Graph 2 - Q = optimal size is when the min occurs when you sum transaction cost and organising cost

Core functions

Whilst the exec team are responsible and accountable for the platform business and ensure that the internal services are effective and efficient, they can concentrate on long term growth. They set the pricing for the platform as this is essentially the business. Reporting for short term financial results is fully automatic and could be done monthly. It is entirely mechanical.

A subtle but key point here is about processes. The traditional thinking about end to end processes and customer journey goes out of the window. So does the thinking about making the most efficient process. Here the platform enables mirco-service. How those services are joined together via API calls is up to the cohort. The mirco-services / micro-processes will join in any way to deliver what the customer needs and give API between processes all reporting can be done. Once the corporate was the process, scale was a defence, IP sat in the process, in the new model - there is no defined ridge process.
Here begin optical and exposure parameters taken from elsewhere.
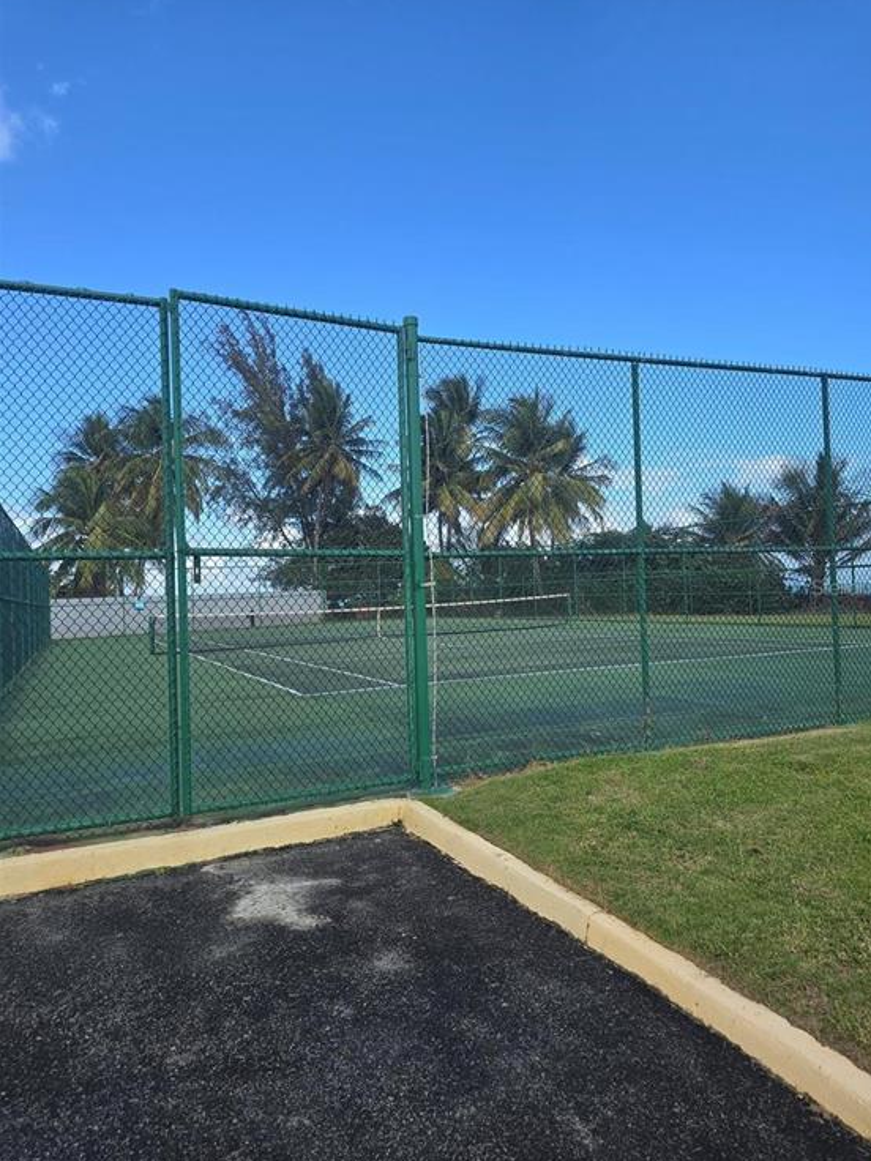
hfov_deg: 56.8
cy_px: 587
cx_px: 453
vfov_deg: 71.6
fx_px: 805
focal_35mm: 24
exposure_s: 1/447
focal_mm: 6.3
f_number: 1.7
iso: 12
The exec team would also decided on which core platform services could be accessed via an open API to third parties, which may compete with cohorts. Given this, the company can buy a team/ company that would create new cohorts. The exec team also own the entire data set and the analysis for the organisation. Whilst cohorts have their own data, they may be restricted from open access to all data.
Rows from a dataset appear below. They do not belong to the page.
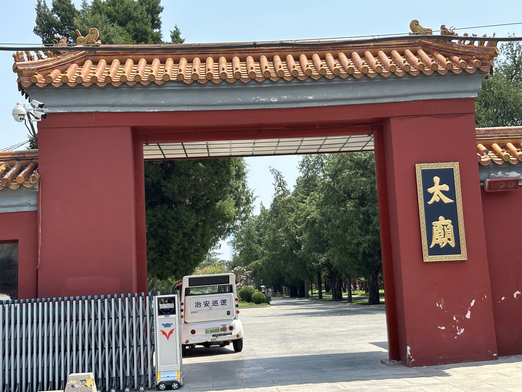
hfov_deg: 39.7
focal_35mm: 48
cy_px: 196
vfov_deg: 30.3
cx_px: 261
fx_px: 724
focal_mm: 6.86
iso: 64
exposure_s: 1/1565
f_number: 1.78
Internal services are not there to make margin but to deliver efficiency at scale to power the organisation - hence the Gig economy thinking is so critical.
Implications of Organisation 2.0

Exec team


  • Released all short termism to the divisions
  • Reporting on short term is mechanical
  • Primary reports on platform which is the margin business and separately on cohort execution which should be BE
  • Top Team focus on long term and making sure that the systems are true and honest

Staff


  • Offered freedom of movement
  • Employment terms for the remunerated is set and controlled within a cohort - no universal pay scales

cohorts


  • Self managing with own managing director.
  • No rules on structure, strategy, focus, KPI or style
  • Opportunity to sell/ buyout - general terms are published by the exec team as generic and there is no negotiation.
  • Cannot force closure from exec team, closure is by inability to meet platform/ internal costs payment
  • Can be created with budget approval but does not require exec approval
  • Real cash is pooled - no separate treasury functions

Platform


  • The business the corporate is now in
  • Scalable and delivers the services which customers want
  • Flexible, adaptive and can lose a limb
  • Not dependent on a technology
  • Enables and facilitates learning ML today and AI in the future

Internal Services


  • Min staff to deliver service
  • contractors added when needed for support
  • ability to bring in/ access to specialist skills
  • no margin added from costs to business
  • legal, banking, IT & computing, phones, finance, cash, HR, payroll, procurement

People/ Talent


A separate follow on people


How to make this happen?

Even if all the questions could be laid to rest, could this be brought to life in practice? How can you take an entire organisation and create a wholesale shift.

Closing thoughts

The purpose of this Paper is to make us think. We believe any executive or senior management team would not block change to a new structure and style of working as they fully appreciate the daily dilemma of shortermisem results and conflicts with long term vision, often finding they deliver neither. It is the externalities of regulators, politics and shareholders whom will prevent such a radical new structure. Whilst it would take a very brave visionary to implement, someone who wants a legacy where their name is synonymous with digital transformation will be willing to step up.